> **Aufgabe 1**: Gib aus der Liste die Zeilen von der Zeile mit "What is the change in value from 2007-01-09" bis zum Ende der Liste unverändert wieder, beide Grenzen eingeschlossen. Lass die Bilder dabei weg.

·····

Daraufhin sollen wir arbeiten. Wenn wir uns darum bemühen, Gott mit einer tätigen Liebe zu lieben, durch Reden, Handeln und Leiden für ihn einzutreten, werden wir ihn zu guter Letzt auch ein wenig mit einer affektiven Liebe lieben. Darin besteht die Belohnung Gottes, dass er uns schließlich auch das Gefühl die Liebe schenkt, das wir dann im Grunde unseres Herzens spüren. Niemand kennt die echte affektive Liebe, wenn er die effektive nicht hat. Beim Glauben ist es anders: Ihn kann man kennen, obwohl man nicht großmütig ist und nicht für Gott sich einsetzt. Aber bei der Liebe ist es anders… Bald bildet sich die Gewohnheit, so zu handeln und man handelt unter dem Antrieb des Geistes Gottes. Und die Liebe, die göttlicher Geist ist, kommt und wohnt auf eine beständige Weise in uns. So also ist das Verhältnis des Oblaten Gott gegenüber.

·····

> **Aufgabe 2**: Was kennt laut dem Auszug über die Liebe zu Gott niemand, der die effektive Liebe nicht hat?

·····

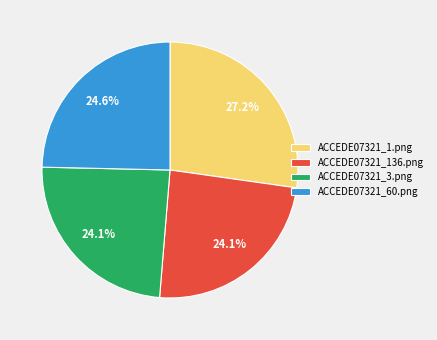

To the nearest percent, what is the difference between the largest and smallest slice percentages?

3%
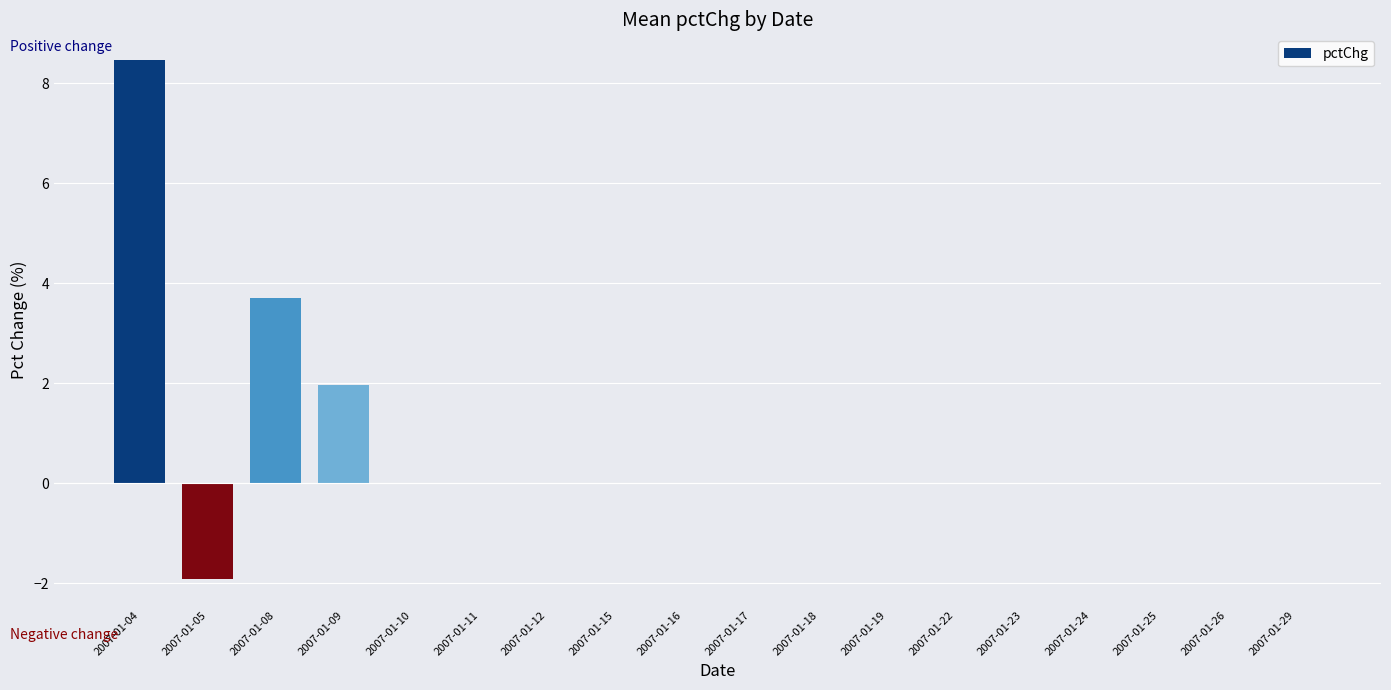

What is the change in value from 2007-01-09 to 2007-01-25?

-2.0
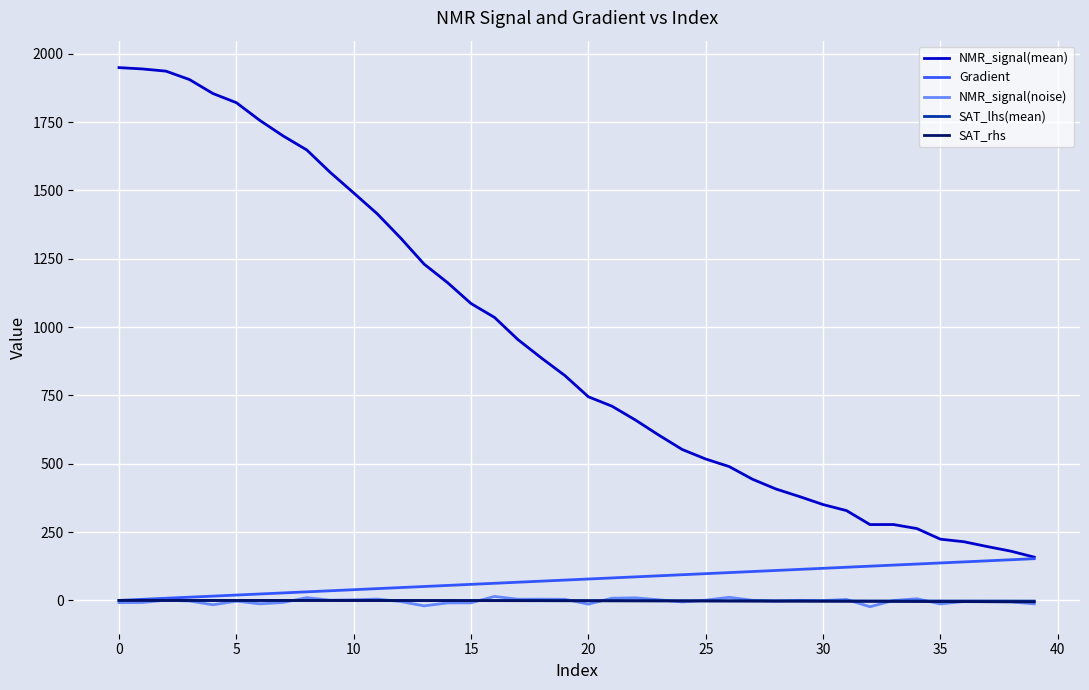

Which series has the largest range (max minus min)?

NMR_signal(mean)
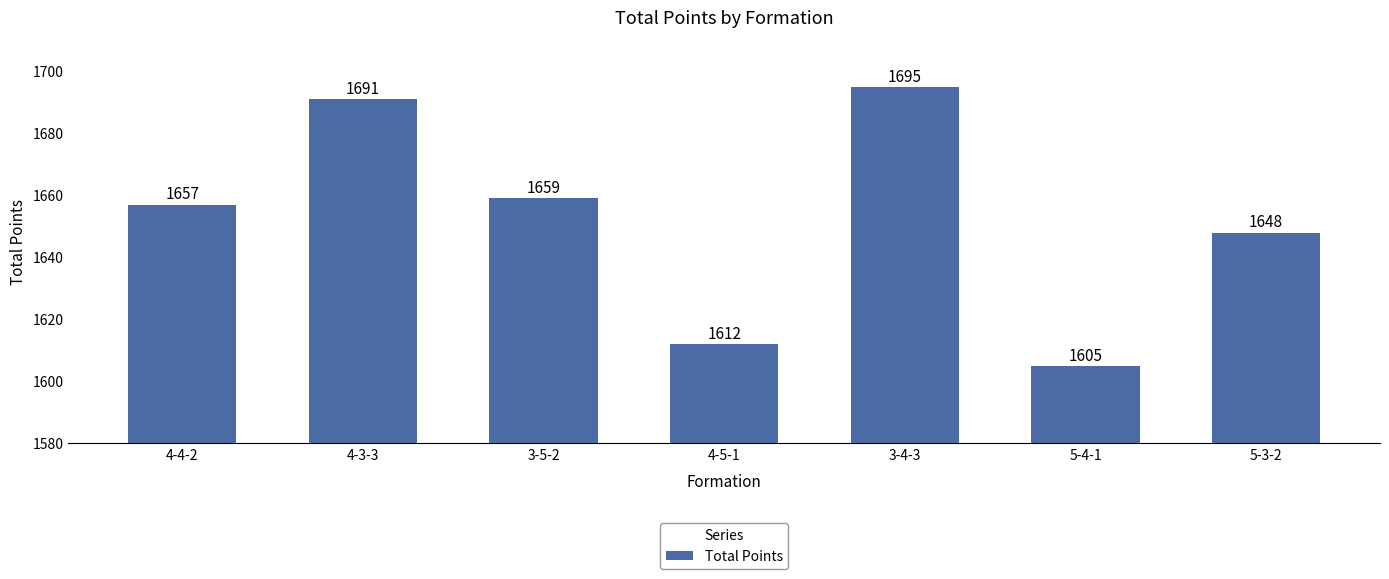

What is the change in value from 3-5-2 to 5-3-2?

-11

·····

> **Ergebnis 1**:
What is the change in value from 2007-01-09 to 2007-01-25?

-2.0

Which series has the largest range (max minus min)?

NMR_signal(mean)

What is the change in value from 3-5-2 to 5-3-2?

-11

> **Ergebnis 2**: Die echte affektive Liebe.